**ABOUT THIS EXERCISE**
Only one stretch of the data below is wanted: the lines starting at the one with "Annotated regions visible in this slice (rectangle" and ending at the one with "- lung tumour", both included, given again exactly.

**MATERIAL SUPPLIED**
++++
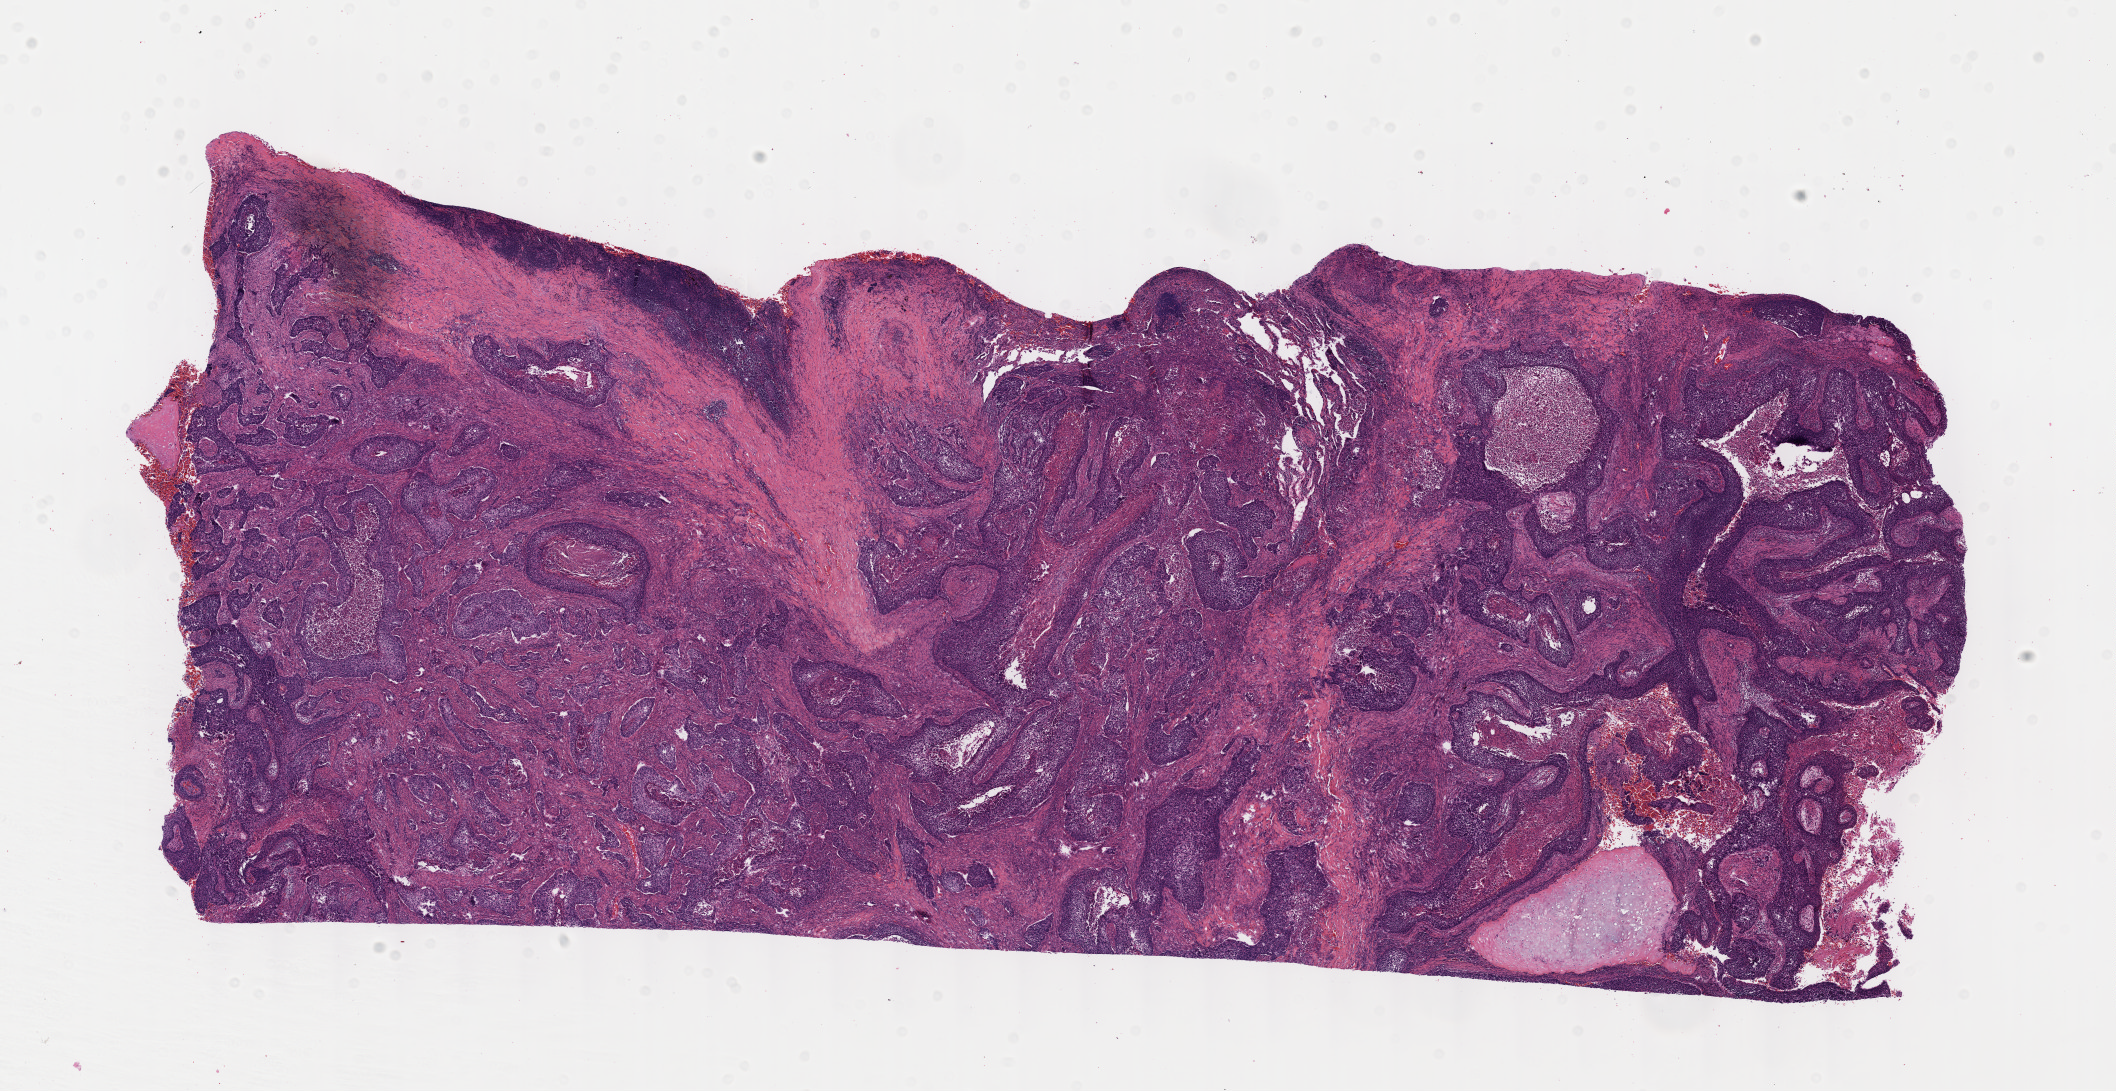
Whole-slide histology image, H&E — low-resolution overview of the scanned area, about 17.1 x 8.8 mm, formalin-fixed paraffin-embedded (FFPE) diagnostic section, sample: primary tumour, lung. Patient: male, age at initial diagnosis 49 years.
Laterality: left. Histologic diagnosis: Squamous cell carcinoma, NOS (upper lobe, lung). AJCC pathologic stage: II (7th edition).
++++
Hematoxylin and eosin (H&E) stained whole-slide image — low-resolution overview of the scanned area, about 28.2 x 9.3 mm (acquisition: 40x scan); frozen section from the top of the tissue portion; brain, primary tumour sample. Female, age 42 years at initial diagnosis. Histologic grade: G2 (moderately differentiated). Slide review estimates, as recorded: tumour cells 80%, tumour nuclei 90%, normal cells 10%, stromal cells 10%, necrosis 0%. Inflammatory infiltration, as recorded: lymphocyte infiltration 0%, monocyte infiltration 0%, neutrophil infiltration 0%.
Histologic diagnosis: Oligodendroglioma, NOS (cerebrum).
++++
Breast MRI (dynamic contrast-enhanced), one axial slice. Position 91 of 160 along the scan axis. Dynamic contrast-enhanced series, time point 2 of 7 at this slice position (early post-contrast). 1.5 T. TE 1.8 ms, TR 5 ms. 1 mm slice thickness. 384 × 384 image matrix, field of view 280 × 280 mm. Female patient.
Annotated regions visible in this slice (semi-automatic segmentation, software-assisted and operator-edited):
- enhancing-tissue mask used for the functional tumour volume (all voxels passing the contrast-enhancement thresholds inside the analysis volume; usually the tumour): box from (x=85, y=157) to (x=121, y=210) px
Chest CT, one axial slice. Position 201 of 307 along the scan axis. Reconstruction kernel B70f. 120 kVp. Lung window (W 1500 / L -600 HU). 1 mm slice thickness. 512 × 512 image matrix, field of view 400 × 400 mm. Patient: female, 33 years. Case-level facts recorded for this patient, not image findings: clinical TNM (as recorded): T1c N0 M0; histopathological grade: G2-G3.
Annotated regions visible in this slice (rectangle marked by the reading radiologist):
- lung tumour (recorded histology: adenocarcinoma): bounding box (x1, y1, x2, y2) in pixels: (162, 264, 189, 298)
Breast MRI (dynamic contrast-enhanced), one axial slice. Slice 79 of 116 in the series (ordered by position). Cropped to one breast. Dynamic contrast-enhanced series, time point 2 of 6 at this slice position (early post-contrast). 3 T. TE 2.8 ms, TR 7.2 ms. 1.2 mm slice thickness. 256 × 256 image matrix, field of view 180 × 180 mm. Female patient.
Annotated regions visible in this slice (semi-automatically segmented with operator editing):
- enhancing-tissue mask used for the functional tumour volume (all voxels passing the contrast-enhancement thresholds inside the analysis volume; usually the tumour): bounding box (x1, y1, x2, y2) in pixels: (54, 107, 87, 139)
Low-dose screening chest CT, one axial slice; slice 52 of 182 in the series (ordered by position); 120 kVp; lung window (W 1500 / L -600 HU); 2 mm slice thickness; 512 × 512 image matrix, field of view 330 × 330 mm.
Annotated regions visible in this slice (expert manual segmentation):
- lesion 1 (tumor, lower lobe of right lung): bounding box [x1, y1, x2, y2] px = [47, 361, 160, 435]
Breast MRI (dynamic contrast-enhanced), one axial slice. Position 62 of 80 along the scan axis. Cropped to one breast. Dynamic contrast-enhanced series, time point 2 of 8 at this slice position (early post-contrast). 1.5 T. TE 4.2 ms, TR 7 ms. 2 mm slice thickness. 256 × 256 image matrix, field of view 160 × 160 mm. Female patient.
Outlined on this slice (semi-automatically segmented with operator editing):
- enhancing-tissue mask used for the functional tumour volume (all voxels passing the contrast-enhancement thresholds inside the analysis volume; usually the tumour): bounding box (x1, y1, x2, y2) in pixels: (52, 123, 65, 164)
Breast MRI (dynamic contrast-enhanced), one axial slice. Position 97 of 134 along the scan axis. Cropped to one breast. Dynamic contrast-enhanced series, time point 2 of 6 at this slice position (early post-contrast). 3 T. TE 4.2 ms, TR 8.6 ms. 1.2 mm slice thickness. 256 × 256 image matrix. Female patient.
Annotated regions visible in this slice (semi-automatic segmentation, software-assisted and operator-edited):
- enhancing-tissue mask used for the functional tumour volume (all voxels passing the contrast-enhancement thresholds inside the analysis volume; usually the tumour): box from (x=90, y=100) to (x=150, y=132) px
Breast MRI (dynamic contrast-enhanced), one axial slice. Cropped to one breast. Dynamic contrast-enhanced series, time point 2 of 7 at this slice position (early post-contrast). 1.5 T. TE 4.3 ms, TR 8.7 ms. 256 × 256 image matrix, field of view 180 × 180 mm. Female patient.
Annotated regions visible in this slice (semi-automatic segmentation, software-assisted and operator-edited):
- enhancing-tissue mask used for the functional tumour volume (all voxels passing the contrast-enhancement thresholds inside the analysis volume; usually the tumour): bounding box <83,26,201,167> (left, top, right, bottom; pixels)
++++
**ANSWER AREA**
Annotated regions visible in this slice (rectangle marked by the reading radiologist):
- lung tumour (recorded histology: adenocarcinoma): bounding box (x1, y1, x2, y2) in pixels: (162, 264, 189, 298)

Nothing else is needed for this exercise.